Before he crossed the threshold he stopped, and put his hand on the boy's shoulder. It was a heavy hand, rough, the kind built by decades of things that leave marks. He leaned down and spoke quietly — but with a weight behind the words that made them feel like they'd traveled a long way before landing.

"Stay strong, boy. Don't let anyone take what belongs to you. And when you see a way out — any way out — take it. Get out of this cursed place."

He straightened. Walked out. The door closed.

The boy looked around the room.

Every face was dark.

He turned to Emilia.

"Emilia — where did Hover go?"

Emilia's smile arrived wide and immediate and completely hollow.

"Oh, Hover's been selected for the entertainment fights — they're events where slaves with legends fight each other, it's all very — he'll be fine, he's the strongest legend alive, did you know his ability lets him fire compressed air like actual bullets? They cause damage and weaken the target on impact, which means—"

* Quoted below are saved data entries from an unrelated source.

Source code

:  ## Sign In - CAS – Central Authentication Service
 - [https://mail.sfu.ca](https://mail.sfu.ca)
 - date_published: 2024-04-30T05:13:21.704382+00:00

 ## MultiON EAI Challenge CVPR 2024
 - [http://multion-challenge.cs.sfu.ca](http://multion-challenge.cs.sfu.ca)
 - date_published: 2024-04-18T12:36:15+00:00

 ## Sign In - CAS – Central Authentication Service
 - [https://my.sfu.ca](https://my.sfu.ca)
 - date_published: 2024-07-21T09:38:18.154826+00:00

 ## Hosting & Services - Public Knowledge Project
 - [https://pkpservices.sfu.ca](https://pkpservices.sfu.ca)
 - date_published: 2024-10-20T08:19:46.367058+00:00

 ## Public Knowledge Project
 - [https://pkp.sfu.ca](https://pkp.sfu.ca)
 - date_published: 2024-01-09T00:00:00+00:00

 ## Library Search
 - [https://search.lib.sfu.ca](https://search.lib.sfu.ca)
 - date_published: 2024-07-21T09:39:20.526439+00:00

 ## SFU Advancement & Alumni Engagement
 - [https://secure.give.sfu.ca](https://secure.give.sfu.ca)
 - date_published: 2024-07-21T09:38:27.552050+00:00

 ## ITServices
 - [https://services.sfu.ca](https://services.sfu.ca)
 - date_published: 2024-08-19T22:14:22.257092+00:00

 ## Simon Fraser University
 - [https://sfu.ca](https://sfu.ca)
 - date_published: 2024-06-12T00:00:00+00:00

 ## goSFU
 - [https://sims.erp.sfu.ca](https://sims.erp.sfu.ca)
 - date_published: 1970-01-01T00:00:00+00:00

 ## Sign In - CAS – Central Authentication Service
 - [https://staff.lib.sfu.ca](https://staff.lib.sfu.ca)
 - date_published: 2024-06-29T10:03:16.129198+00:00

"Who are you trying to fool, Emilia?"

Carolit's voice came from the corner. Flat. Surgical.

Emilia went quiet.

Galius said nothing, but something in the set of his expression made his position on the matter clear.

"You know he might not come back tonight. And if he does, the next fight will be harder. And the one after that will be harder still. Until eventually there's a fight he didn't choose to enter, and he doesn't walk out."

Emilia looked at the floor.

The wide manufactured smile was gone. In its place was something that had been underneath it the whole time.

"Do you think I don't know that?" Her voice was quiet now. "I watched Carlos die two months ago. His fourth fight."

"Then why are you lying to yourself?"

"I'm not—"

"Accept that he might not come back. Take the boy and go to sleep. Tomorrow will be hard."

Emilia bit down on her lip until it went white, then led the boy to his bed without another word.

.....

The boy lay in the dark and turned the day over in his mind.

He hadn't known Hover long enough to know him well. But he'd known him long enough to know what it felt like to have someone stand close on purpose — to put themselves between you and the worst of a place without being asked. The possibility that this might be the last night that was true sat in his chest like something with mass.

He kept telling himself it wasn't true.

He was still trying to believe it when he heard the sound.

It came from the direction of Emilia's bed — small, muffled, carefully contained, clearly hoping no one would notice. A room that dark and that silent doesn't allow for secrets, though. There was nowhere for the sound to go.

No one slept that night.

The room filled slowly with a quiet that wasn't quiet at all — threaded through with sounds too small to name, turning the dark into something closer to a vigil.

The kind you hold when you don't yet know whether you're mourning.